Chapter @ref(design_research) introduces a framework for quantitative design research. It carves out the basic elements of empirical design research, such as users, designs and performance and links them to typical research problems. Then the idea of design as decision making under uncertainty is developed at the example of two case studies.

Chapter @ref(bayesian_statistics) introduces the basic idea of Bayesian statistics, which boils down to three remarkably intuitive conjectures:

- uncertainty is the rule
- you gain more certainty by observations
- your present knowledge about the world is composed of what you learned from data and what you knew before.

The chapter goes on with introducing basic terms of statistical thinking. Finally, an overview on common statistical distributions serve as a vehicle to make the reader familiar with data generazing processes. I am confident that this chapter serves newbies and classically trained researchers with all tools they need to understand Bayesian statistics. The more formally trained reader may want to take this as a bedtime reading.

Chapter @ref(getting_started_r) is a minimal introduction to this marvelous programming language. Readers with some programming experience can work through this in just one day and they will get everything they need to get started with the book. Readers with prior R experience may get a lot out of this chapter, too, as it introduces the *tidy* paradigm of R programming. Tidy R is best be thought of as a set standard libraries 2.0. New tidy packages are arriving at an accelerating pace in the R world, and coding tidy is usually much briefer, easier to read and less error prone. It has at least the same significance as turning from procedural programming to object orientation. While this chapter serves as a stepping stone, the reader will encounter countless code examples throughout the book, working through these examples is a

The second part of the book consists of three chapters that strictly built on each other. The first chapter @ref(linear_models) introduces basic elements of linear models, which are factors, covariates and interaction effects. A number of additional sections cover under-the-hood concepts, such as dummy variables or contrasts, as well as basic model criticism (residual analysis). Working through this chapter fully is essential as develops the jargon to a good deal.

However, for most readers, the first chapter is not sufficient to get to work, as it does not cover models for repeated measures.
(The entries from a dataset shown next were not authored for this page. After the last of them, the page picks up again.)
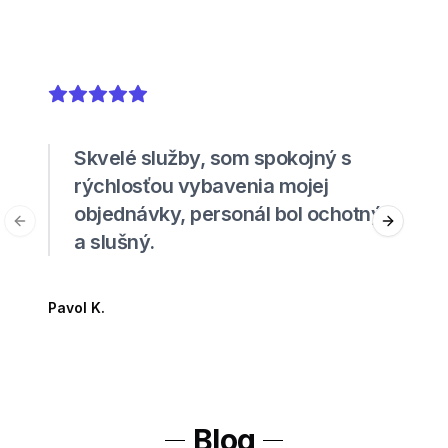
5
out of 5 stars
Skvelé služby, som spokojný s
rýchlosťou vybavenia mojej
objednávky, personál bol ochotný
Previous slide
Next sli
a slušný.
Pavol K.
Blog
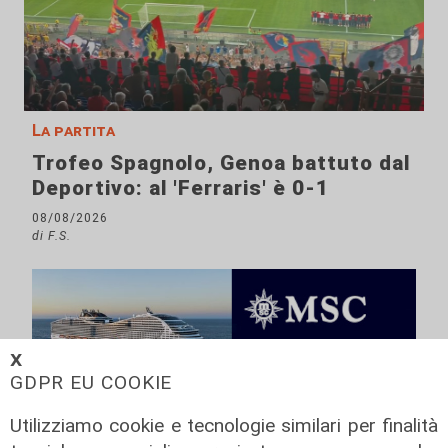
La partita
Trofeo Spagnolo, Genoa battuto dal
Deportivo: al 'Ferraris' è 0-1
08/08/2026
di F.S.
𝗫
GDPR EU COOKIE
Utilizziamo cookie e tecnologie similari per finalità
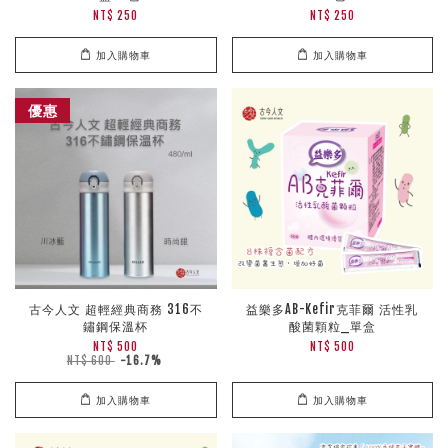
NT$ 250
NT$ 250
加入購物車
加入購物車
優惠
古今人文 超輕經典商務 316不
益樂多AB-Kefir克菲爾 活性乳
鏽鋼保溫杯
酸菌顆粒_單盒
NT$ 500
NT$ 500
NT$ 600
-16.7%
加入購物車
加入購物車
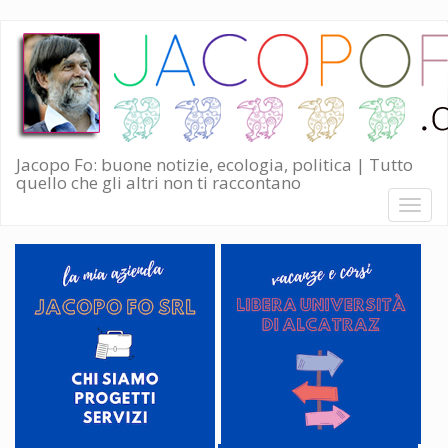
Salta
al
contenuto
principale
Jacopo Fo: buone notizie, ecologia, politica | Tutto
quello che gli altri non ti raccontano
Toggl
naviga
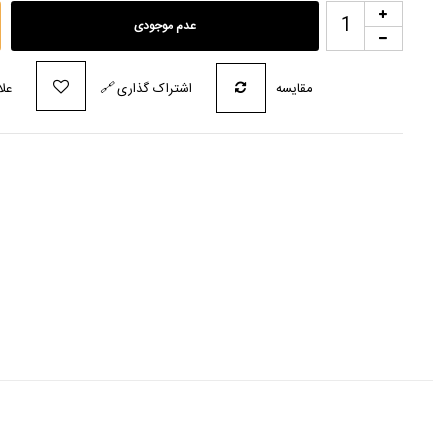
عدم موجودی
مقایسه
اشتراک گذاری
🔗
علا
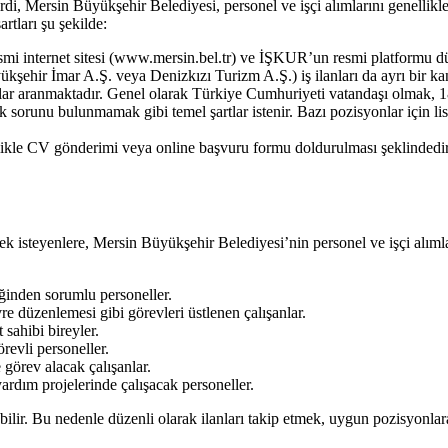
rdi,
Mersin Büyükşehir Belediyesi, personel ve işçi alımlarını genelli
rtları şu şekilde:
i internet sitesi (www.mersin.bel.tr) ve İŞKUR’un resmi platformu düz
yükşehir İmar A.Ş. veya Denizkızı Turizm A.Ş.) iş ilanları da ayrı bir ka
rtlar aranmaktadır. Genel olarak Türkiye Cumhuriyeti vatandaşı olmak,
runu bulunmamak gibi temel şartlar istenir. Bazı pozisyonlar için lise
likle CV gönderimi veya online başvuru formu doldurulması şeklindedir. B
k isteyenlere,
Mersin Büyükşehir Belediyesi’nin personel ve işçi alımla
ğinden sorumlu personeller.
re düzenlemesi gibi görevleri üstlenen çalışanlar.
sahibi bireyler.
evli personeller.
 görev alacak çalışanlar.
ardım projelerinde çalışacak personeller.
bilir. Bu nedenle düzenli olarak ilanları takip etmek, uygun pozisyonla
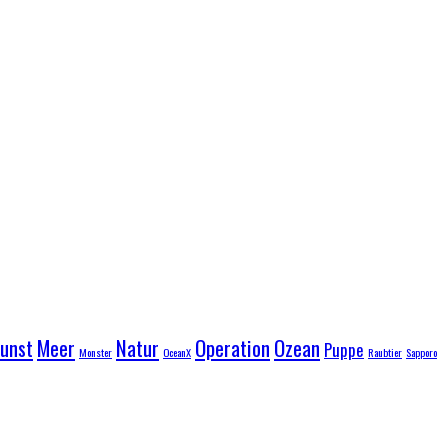
unst
Meer
Natur
Operation
Ozean
Puppe
Monster
OceanX
Raubtier
Sapporo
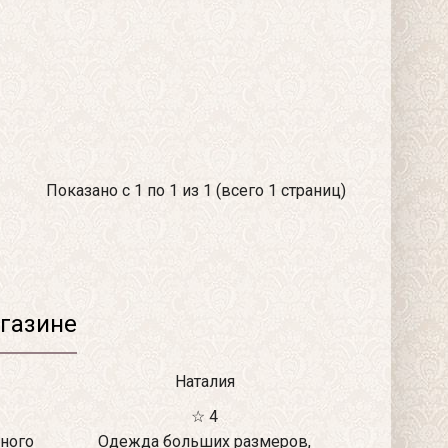
Показано с 1 по 1 из 1 (всего 1 страниц)
газине
Наталия
☆ 4
ного
Одежда больших размеров,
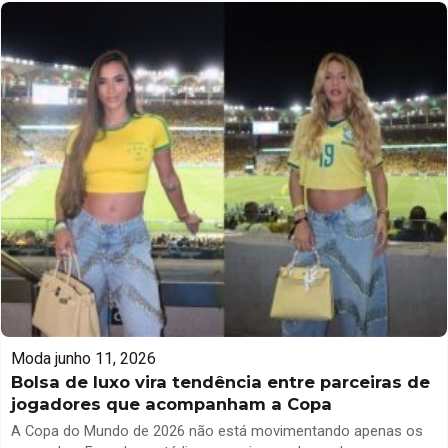
estampa xadrez permanece como uma das mais queridas
durante essa época do ano. No entanto, isso não significa que
[…]
Moda
junho 11, 2026
Bolsa de luxo vira tendência entre parceiras de
jogadores que acompanham a Copa
A Copa do Mundo de 2026 não está movimentando apenas os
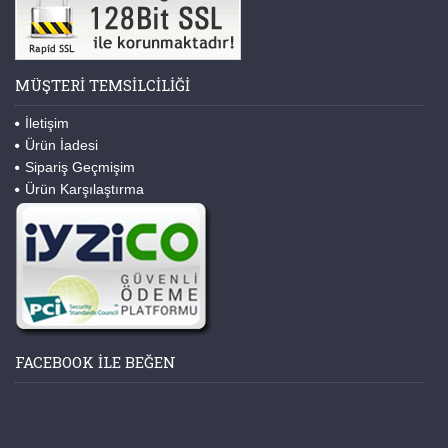
MÜŞTERI TEMSILCILIĞI
İletişim
Ürün İadesi
Sipariş Geçmişim
Ürün Karşılaştırma
FACEBOOK ILE BEĞEN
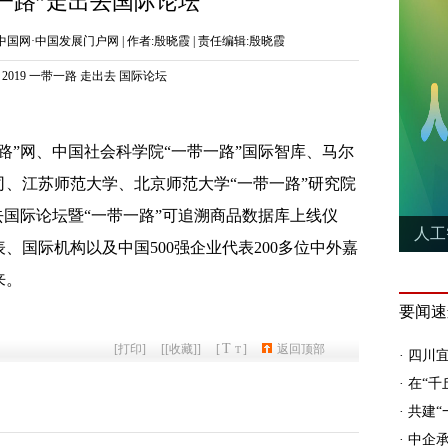
一带一路”走出去国际论坛
 | 来源:中国网·中国发展门户网 | 作者:殷晓霞 | 责任编辑:殷晓霞
2019
一带一路
走出去
国际论坛
带一路”网、中国社会科学院“一带一路”国际智库、马尔
、江苏师范大学、北京师范大学“一带一路”研究院
出去国际论坛暨“一带一路”可追溯商品数据库上线仪
、国际机构以及中国500强企业代表200多位中外嘉
来。
T
[
打印
]
[
[收藏]
]
[
]
返回顶部
T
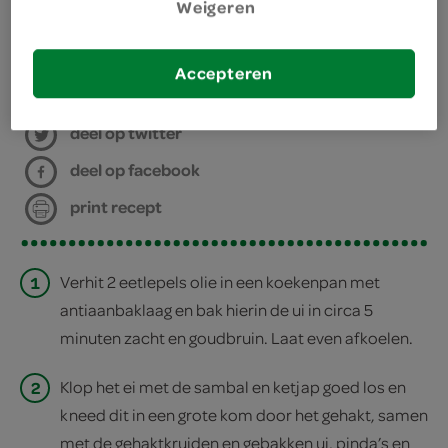
Weigeren
bereiden
Accepteren
deel op twitter
deel op facebook
print recept
1
Verhit 2 eetlepels olie in een koekenpan met
antiaanbaklaag en bak hierin de ui in circa 5
minuten zacht en goudbruin. Laat even afkoelen.
2
Klop het ei met de sambal en ketjap goed los en
kneed dit in een grote kom door het gehakt, samen
met de gehaktkruiden en gebakken ui, pinda’s en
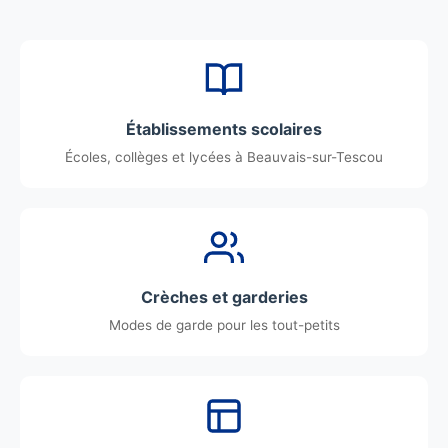
Établissements scolaires
Écoles, collèges et lycées à Beauvais-sur-Tescou
Crèches et garderies
Modes de garde pour les tout-petits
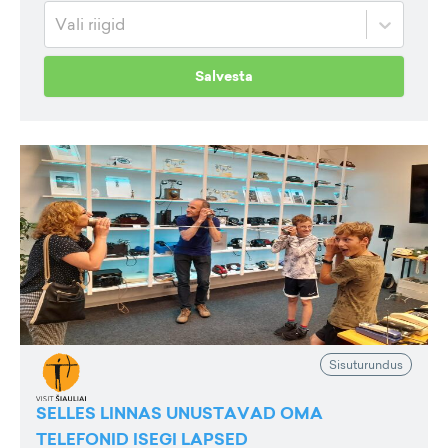
Vali riigid
Salvesta
Sisuturundus
SELLES LINNAS UNUSTAVAD OMA
TELEFONID ISEGI LAPSED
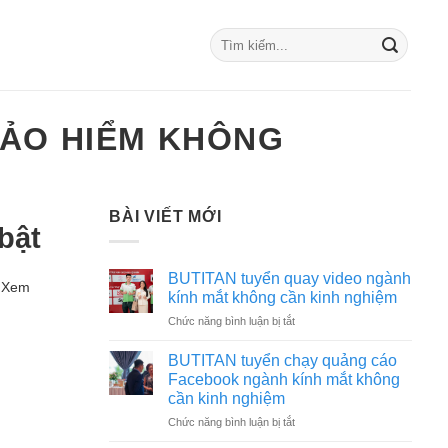
BẢO HIỂM KHÔNG
BÀI VIẾT MỚI
bật
BUTITAN tuyển quay video ngành
. Xem
kính mắt không cần kinh nghiệm
ở
Chức năng bình luận bị tắt
BUTITAN
tuyển
BUTITAN tuyển chạy quảng cáo
quay
Facebook ngành kính mắt không
video
cần kinh nghiệm
ngành
ở
Chức năng bình luận bị tắt
kính
BUTITAN
mắt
This is added extensively in chapter @ref(multilevel_models). It proceeds from simple repeated measures designs to complex designs, where human and multiple non-human populations encounter each other. After working through this chapter, the reader is prepared to design highly effective studies. As long as the patterns of randomness are not off by to much from the linear model assumptions, it also suffices to get to work, seriously.

The third chapter @ref(generalized_linear:models) opens up a plethora of possibilities to analyze all kinds of performance variables. Standard models are introduces to deal with counts, chances, temporal variables and rating scales. It is also meant as an eye opener for reseachers who routinely resorted to non-parametric procedures. After working through this chapter, I would consider anyone a sincere data analyst.

The fourth chapter @ref(nonlinear_models) re-iterates on the truth that in an endless universe everything is finite. We leave our fond of high-level regression engine alone and take a closer look at the nuts and bolts it is based upon. By the example of a logistic growth process and efefcts of training, the reader gains a preview on the almighty model specification language Stan.

The third part of the book is primarily dedicated to researchers who deal with complex and high-stake problems, routinely. Elememts of the statistical workflow are spread out in much detail, covering data manipulation, advanced graphics, simulation and model evaluation.